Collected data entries
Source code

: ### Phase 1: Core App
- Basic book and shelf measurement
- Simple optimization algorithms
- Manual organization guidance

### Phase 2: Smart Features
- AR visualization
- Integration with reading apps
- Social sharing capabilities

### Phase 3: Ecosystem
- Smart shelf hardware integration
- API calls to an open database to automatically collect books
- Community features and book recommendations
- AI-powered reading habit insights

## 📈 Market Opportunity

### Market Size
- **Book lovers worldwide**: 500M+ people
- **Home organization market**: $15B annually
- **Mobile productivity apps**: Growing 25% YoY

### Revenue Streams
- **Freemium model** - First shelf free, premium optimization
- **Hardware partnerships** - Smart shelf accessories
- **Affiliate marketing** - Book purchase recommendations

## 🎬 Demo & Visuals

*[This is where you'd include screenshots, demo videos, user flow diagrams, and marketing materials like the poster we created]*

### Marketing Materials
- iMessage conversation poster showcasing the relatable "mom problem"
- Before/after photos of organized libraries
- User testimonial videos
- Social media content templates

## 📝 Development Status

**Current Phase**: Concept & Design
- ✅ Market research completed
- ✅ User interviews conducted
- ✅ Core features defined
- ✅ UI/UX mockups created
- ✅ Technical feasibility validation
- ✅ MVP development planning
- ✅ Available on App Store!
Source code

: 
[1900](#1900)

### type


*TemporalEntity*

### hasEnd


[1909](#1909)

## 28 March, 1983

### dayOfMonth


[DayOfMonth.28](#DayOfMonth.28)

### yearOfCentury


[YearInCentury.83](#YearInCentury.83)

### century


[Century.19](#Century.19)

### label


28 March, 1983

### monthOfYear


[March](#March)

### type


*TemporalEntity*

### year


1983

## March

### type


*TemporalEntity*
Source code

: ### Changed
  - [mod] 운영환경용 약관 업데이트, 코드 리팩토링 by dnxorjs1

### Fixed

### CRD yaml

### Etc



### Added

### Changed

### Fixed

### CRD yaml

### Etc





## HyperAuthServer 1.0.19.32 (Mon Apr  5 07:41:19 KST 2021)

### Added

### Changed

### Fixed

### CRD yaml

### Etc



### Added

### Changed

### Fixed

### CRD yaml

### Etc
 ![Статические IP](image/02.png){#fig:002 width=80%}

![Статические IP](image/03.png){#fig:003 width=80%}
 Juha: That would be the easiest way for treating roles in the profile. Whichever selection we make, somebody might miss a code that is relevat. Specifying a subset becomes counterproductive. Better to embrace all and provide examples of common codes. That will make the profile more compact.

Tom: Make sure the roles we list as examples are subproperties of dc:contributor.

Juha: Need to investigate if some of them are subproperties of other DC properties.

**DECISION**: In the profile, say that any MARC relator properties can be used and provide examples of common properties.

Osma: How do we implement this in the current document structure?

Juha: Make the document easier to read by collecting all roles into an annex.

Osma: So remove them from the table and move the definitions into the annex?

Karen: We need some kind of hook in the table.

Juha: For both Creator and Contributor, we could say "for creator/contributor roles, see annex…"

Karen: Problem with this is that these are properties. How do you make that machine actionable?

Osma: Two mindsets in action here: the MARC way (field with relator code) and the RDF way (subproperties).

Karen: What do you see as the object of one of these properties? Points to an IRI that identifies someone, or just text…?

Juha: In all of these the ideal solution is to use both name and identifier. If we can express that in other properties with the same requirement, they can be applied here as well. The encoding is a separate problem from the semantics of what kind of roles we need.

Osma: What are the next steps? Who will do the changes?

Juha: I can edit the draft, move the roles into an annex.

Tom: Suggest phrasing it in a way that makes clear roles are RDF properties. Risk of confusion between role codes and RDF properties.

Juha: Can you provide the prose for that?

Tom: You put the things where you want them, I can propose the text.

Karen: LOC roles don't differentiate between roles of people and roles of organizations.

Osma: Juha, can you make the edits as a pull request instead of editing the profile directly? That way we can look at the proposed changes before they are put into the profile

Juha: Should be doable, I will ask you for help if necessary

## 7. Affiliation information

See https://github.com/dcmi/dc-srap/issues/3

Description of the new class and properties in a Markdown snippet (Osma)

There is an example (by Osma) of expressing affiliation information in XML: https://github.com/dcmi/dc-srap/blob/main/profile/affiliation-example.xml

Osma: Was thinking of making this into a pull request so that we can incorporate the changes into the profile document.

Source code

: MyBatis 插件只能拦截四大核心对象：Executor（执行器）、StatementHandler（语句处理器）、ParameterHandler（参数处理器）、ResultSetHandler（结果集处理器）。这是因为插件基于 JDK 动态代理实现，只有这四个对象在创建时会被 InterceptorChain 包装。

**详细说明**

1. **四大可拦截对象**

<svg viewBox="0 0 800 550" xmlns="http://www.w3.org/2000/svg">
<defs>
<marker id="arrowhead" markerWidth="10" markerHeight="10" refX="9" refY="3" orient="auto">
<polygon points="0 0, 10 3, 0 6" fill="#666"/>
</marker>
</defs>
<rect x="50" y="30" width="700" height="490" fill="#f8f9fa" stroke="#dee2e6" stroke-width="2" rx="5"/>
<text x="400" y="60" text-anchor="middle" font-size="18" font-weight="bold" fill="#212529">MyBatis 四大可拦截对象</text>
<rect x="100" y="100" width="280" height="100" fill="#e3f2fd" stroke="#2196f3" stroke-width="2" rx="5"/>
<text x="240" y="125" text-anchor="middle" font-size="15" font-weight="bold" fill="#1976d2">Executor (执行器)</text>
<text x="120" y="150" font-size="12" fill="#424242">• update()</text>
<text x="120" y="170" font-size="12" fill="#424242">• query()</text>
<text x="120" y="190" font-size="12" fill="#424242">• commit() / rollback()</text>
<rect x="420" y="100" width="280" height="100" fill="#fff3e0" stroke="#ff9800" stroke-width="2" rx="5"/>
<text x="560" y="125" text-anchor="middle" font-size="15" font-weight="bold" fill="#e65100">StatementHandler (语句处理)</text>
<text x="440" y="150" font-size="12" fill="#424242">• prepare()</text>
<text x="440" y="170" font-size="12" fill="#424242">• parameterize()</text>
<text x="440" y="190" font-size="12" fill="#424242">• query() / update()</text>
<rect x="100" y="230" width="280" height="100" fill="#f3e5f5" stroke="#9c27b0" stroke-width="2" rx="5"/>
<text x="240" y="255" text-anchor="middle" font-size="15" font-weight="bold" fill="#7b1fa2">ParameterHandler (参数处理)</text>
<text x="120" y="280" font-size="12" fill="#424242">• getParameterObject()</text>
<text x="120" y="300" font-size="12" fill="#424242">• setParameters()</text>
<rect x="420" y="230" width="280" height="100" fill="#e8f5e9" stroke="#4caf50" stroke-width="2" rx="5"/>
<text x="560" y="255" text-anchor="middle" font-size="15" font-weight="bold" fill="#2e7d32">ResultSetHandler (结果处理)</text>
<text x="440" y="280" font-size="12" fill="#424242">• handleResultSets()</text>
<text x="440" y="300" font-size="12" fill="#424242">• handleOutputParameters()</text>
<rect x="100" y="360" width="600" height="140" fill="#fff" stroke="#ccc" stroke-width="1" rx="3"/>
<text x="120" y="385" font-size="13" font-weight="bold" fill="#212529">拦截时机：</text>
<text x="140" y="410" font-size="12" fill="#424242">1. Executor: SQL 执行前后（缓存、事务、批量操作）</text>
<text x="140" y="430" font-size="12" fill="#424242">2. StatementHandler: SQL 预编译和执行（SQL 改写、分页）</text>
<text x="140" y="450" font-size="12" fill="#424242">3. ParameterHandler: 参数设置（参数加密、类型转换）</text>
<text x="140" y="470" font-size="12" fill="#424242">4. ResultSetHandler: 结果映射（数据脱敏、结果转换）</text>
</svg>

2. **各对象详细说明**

* Your instructions: Reproduce all of the rows above word for word.

* Solution below:
Source code

: ### Phase 1: Core App
- Basic book and shelf measurement
- Simple optimization algorithms
- Manual organization guidance

### Phase 2: Smart Features
- AR visualization
- Integration with reading apps
- Social sharing capabilities

### Phase 3: Ecosystem
- Smart shelf hardware integration
- API calls to an open database to automatically collect books
- Community features and book recommendations
- AI-powered reading habit insights

## 📈 Market Opportunity

### Market Size
- **Book lovers worldwide**: 500M+ people
- **Home organization market**: $15B annually
- **Mobile productivity apps**: Growing 25% YoY

### Revenue Streams
- **Freemium model** - First shelf free, premium optimization
- **Hardware partnerships** - Smart shelf accessories
- **Affiliate marketing** - Book purchase recommendations

## 🎬 Demo & Visuals

*[This is where you'd include screenshots, demo videos, user flow diagrams, and marketing materials like the poster we created]*

### Marketing Materials
- iMessage conversation poster showcasing the relatable "mom problem"
- Before/after photos of organized libraries
- User testimonial videos
- Social media content templates

## 📝 Development Status

**Current Phase**: Concept & Design
- ✅ Market research completed
- ✅ User interviews conducted
- ✅ Core features defined
- ✅ UI/UX mockups created
- ✅ Technical feasibility validation
- ✅ MVP development planning
- ✅ Available on App Store!
Source code

: 
[1900](#1900)

### type


*TemporalEntity*

### hasEnd


[1909](#1909)

## 28 March, 1983

### dayOfMonth


[DayOfMonth.28](#DayOfMonth.28)

### yearOfCentury


[YearInCentury.83](#YearInCentury.83)

### century


[Century.19](#Century.19)

### label


28 March, 1983

### monthOfYear


[March](#March)

### type


*TemporalEntity*

### year


1983

## March

### type


*TemporalEntity*
Source code

: ### Changed
  - [mod] 운영환경용 약관 업데이트, 코드 리팩토링 by dnxorjs1

### Fixed

### CRD yaml

### Etc



### Added

### Changed

### Fixed

### CRD yaml

### Etc





## HyperAuthServer 1.0.19.32 (Mon Apr  5 07:41:19 KST 2021)

### Added

### Changed

### Fixed

### CRD yaml

### Etc



### Added

### Changed

### Fixed

### CRD yaml

### Etc
 ![Статические IP](image/02.png){#fig:002 width=80%}

![Статические IP](image/03.png){#fig:003 width=80%}
 Juha: That would be the easiest way for treating roles in the profile. Whichever selection we make, somebody might miss a code that is relevat. Specifying a subset becomes counterproductive. Better to embrace all and provide examples of common codes. That will make the profile more compact.

Tom: Make sure the roles we list as examples are subproperties of dc:contributor.

Juha: Need to investigate if some of them are subproperties of other DC properties.

**DECISION**: In the profile, say that any MARC relator properties can be used and provide examples of common properties.

Osma: How do we implement this in the current document structure?

Juha: Make the document easier to read by collecting all roles into an annex.

Osma: So remove them from the table and move the definitions into the annex?

Karen: We need some kind of hook in the table.

Juha: For both Creator and Contributor, we could say "for creator/contributor roles, see annex…"

Karen: Problem with this is that these are properties. How do you make that machine actionable?

Osma: Two mindsets in action here: the MARC way (field with relator code) and the RDF way (subproperties).

Karen: What do you see as the object of one of these properties? Points to an IRI that identifies someone, or just text…?

Juha: In all of these the ideal solution is to use both name and identifier. If we can express that in other properties with the same requirement, they can be applied here as well. The encoding is a separate problem from the semantics of what kind of roles we need.

Osma: What are the next steps? Who will do the changes?

Juha: I can edit the draft, move the roles into an annex.

Tom: Suggest phrasing it in a way that makes clear roles are RDF properties. Risk of confusion between role codes and RDF properties.

Juha: Can you provide the prose for that?

Tom: You put the things where you want them, I can propose the text.

Karen: LOC roles don't differentiate between roles of people and roles of organizations.

Osma: Juha, can you make the edits as a pull request instead of editing the profile directly? That way we can look at the proposed changes before they are put into the profile

Juha: Should be doable, I will ask you for help if necessary

## 7. Affiliation information

See https://github.com/dcmi/dc-srap/issues/3

Description of the new class and properties in a Markdown snippet (Osma)

There is an example (by Osma) of expressing affiliation information in XML: https://github.com/dcmi/dc-srap/blob/main/profile/affiliation-example.xml

Osma: Was thinking of making this into a pull request so that we can incorporate the changes into the profile document.

Source code

: MyBatis 插件只能拦截四大核心对象：Executor（执行器）、StatementHandler（语句处理器）、ParameterHandler（参数处理器）、ResultSetHandler（结果集处理器）。这是因为插件基于 JDK 动态代理实现，只有这四个对象在创建时会被 InterceptorChain 包装。

**详细说明**

1. **四大可拦截对象**

<svg viewBox="0 0 800 550" xmlns="http://www.w3.org/2000/svg">
<defs>
<marker id="arrowhead" markerWidth="10" markerHeight="10" refX="9" refY="3" orient="auto">
<polygon points="0 0, 10 3, 0 6" fill="#666"/>
</marker>
</defs>
<rect x="50" y="30" width="700" height="490" fill="#f8f9fa" stroke="#dee2e6" stroke-width="2" rx="5"/>
<text x="400" y="60" text-anchor="middle" font-size="18" font-weight="bold" fill="#212529">MyBatis 四大可拦截对象</text>
<rect x="100" y="100" width="280" height="100" fill="#e3f2fd" stroke="#2196f3" stroke-width="2" rx="5"/>
<text x="240" y="125" text-anchor="middle" font-size="15" font-weight="bold" fill="#1976d2">Executor (执行器)</text>
<text x="120" y="150" font-size="12" fill="#424242">• update()</text>
<text x="120" y="170" font-size="12" fill="#424242">• query()</text>
<text x="120" y="190" font-size="12" fill="#424242">• commit() / rollback()</text>
<rect x="420" y="100" width="280" height="100" fill="#fff3e0" stroke="#ff9800" stroke-width="2" rx="5"/>
<text x="560" y="125" text-anchor="middle" font-size="15" font-weight="bold" fill="#e65100">StatementHandler (语句处理)</text>
<text x="440" y="150" font-size="12" fill="#424242">• prepare()</text>
<text x="440" y="170" font-size="12" fill="#424242">• parameterize()</text>
<text x="440" y="190" font-size="12" fill="#424242">• query() / update()</text>
<rect x="100" y="230" width="280" height="100" fill="#f3e5f5" stroke="#9c27b0" stroke-width="2" rx="5"/>
<text x="240" y="255" text-anchor="middle" font-size="15" font-weight="bold" fill="#7b1fa2">ParameterHandler (参数处理)</text>
<text x="120" y="280" font-size="12" fill="#424242">• getParameterObject()</text>
<text x="120" y="300" font-size="12" fill="#424242">• setParameters()</text>
<rect x="420" y="230" width="280" height="100" fill="#e8f5e9" stroke="#4caf50" stroke-width="2" rx="5"/>
<text x="560" y="255" text-anchor="middle" font-size="15" font-weight="bold" fill="#2e7d32">ResultSetHandler (结果处理)</text>
<text x="440" y="280" font-size="12" fill="#424242">• handleResultSets()</text>
<text x="440" y="300" font-size="12" fill="#424242">• handleOutputParameters()</text>
<rect x="100" y="360" width="600" height="140" fill="#fff" stroke="#ccc" stroke-width="1" rx="3"/>
<text x="120" y="385" font-size="13" font-weight="bold" fill="#212529">拦截时机：</text>
<text x="140" y="410" font-size="12" fill="#424242">1. Executor: SQL 执行前后（缓存、事务、批量操作）</text>
<text x="140" y="430" font-size="12" fill="#424242">2. StatementHandler: SQL 预编译和执行（SQL 改写、分页）</text>
<text x="140" y="450" font-size="12" fill="#424242">3. ParameterHandler: 参数设置（参数加密、类型转换）</text>
<text x="140" y="470" font-size="12" fill="#424242">4. ResultSetHandler: 结果映射（数据脱敏、结果转换）</text>
</svg>

2. **各对象详细说明**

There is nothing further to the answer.